I got to the business of giving that rod a big yank and reeling in that line for dear life. I could already see myself telling the grandchildren, my fishing buddies, about this…well… at least four pound…bass. I t was a long and energetic “reeling in” to the cheers of my supportive photographer.
But alas, just as that fish surfaced—just above the water, giving a massive jerk, he broke my line. That line must have had a worn or weak place just above the bobber because, that’s where it broke. I wished, if that big fish was going to break my line, he could have broken it near the hook, swam away, and I could have forgotten about him. But, as it was, my bobber, floated and bobbed (with flair) all around that little peninsula on which I was sitting, for the next hour. The most disheartening thing was not even that he broke my line and got away. It was watching that bobber’s lively movements, taunting me, looking forevermore like I should be jerking and reeling, when, in reality I had no connection at all, anymore to that bobber or that big fish. I looked for a boat. Someone could put a net under that fish, still. I considered the nearby pool net. It had a long pole attached to it; but, sadly, not long enough. So I just watched my bobber, my fish, as he taunted, teased and jeered at me, still looking, for all the world, like I should be jerking and reeling and having him for supper.
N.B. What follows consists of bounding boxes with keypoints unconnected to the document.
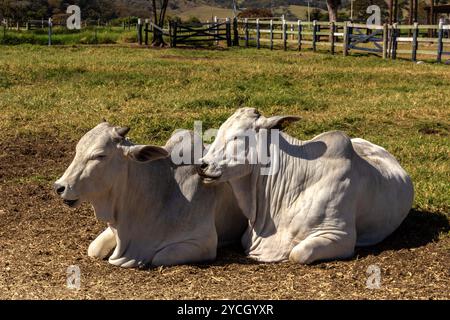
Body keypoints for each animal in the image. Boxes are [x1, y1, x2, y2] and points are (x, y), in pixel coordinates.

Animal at [56, 122, 248, 268]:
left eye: (99, 155)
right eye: (77, 149)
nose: (59, 186)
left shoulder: (203, 243)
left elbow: (158, 257)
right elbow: (93, 249)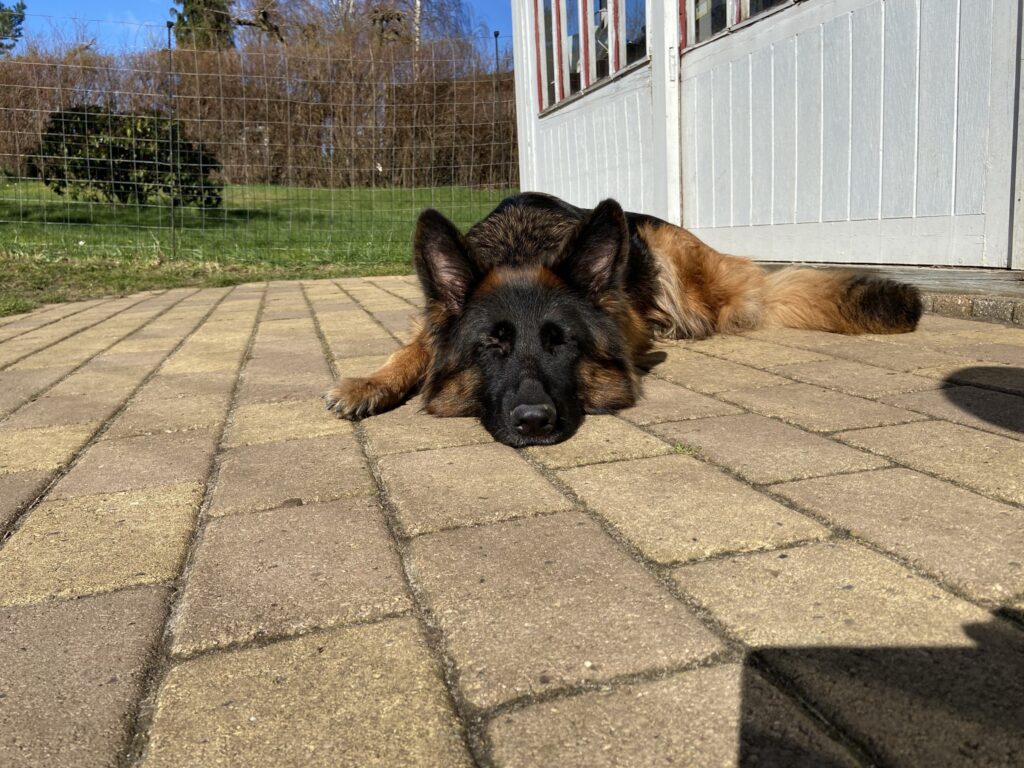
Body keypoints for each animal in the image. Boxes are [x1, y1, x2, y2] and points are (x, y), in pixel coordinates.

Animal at [325, 192, 922, 446]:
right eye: (490, 346)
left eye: (562, 343)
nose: (534, 422)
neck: (520, 246)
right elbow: (412, 348)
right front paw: (369, 382)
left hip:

So today… Six lessons (about evangelism) from the one that got away:
- Even if your fish may “get away” in the end, reel with all your might. The practice will be good for you.
- Enlist the help of those people around you. Even if others aren’t “fishing” there’s something they can do. (Holding the phone and taking pictures was not as useful as getting a net would have been.) Help other people become fishers of men, too. (Of course, my husband is a great fisher of men. He just wasn’t a great help that morning on the bank.)
- Be prepared. Don’t go fishing with a line that’s inadequate for the job ahead. (Study the book, pray as if souls depended on it. They do.)
- Try to ignore the lively jig of the bobber after the fish has been lost. (Even the Lord said there are those who will not be “caught”; so we have to cut the losses and rebait (Mark 6:11). Don’t get discouraged by a loss. Make improvements in your “line” and try again.
- Don’t get enamored, involved, engrossed in the lake. My biggest temptation was to jump in there the moment the line broke and try and grab that fish. The result, of course, would have been that I’d have gotten that lake all over me (moss, mud and all) and that fish would still be lost in the deep. That’s the way it is with the world. We can’t jump into the filth of the world in an attempt to get the “big one”. He will still get away and if we’ve jumped into sin, in the process of trying to “influence”, we will still lose the catch. But we will be dirty and full of regret.
- There will always be the taunters. Tie on another hook and “cast your (line) on the other side” (John 21:6).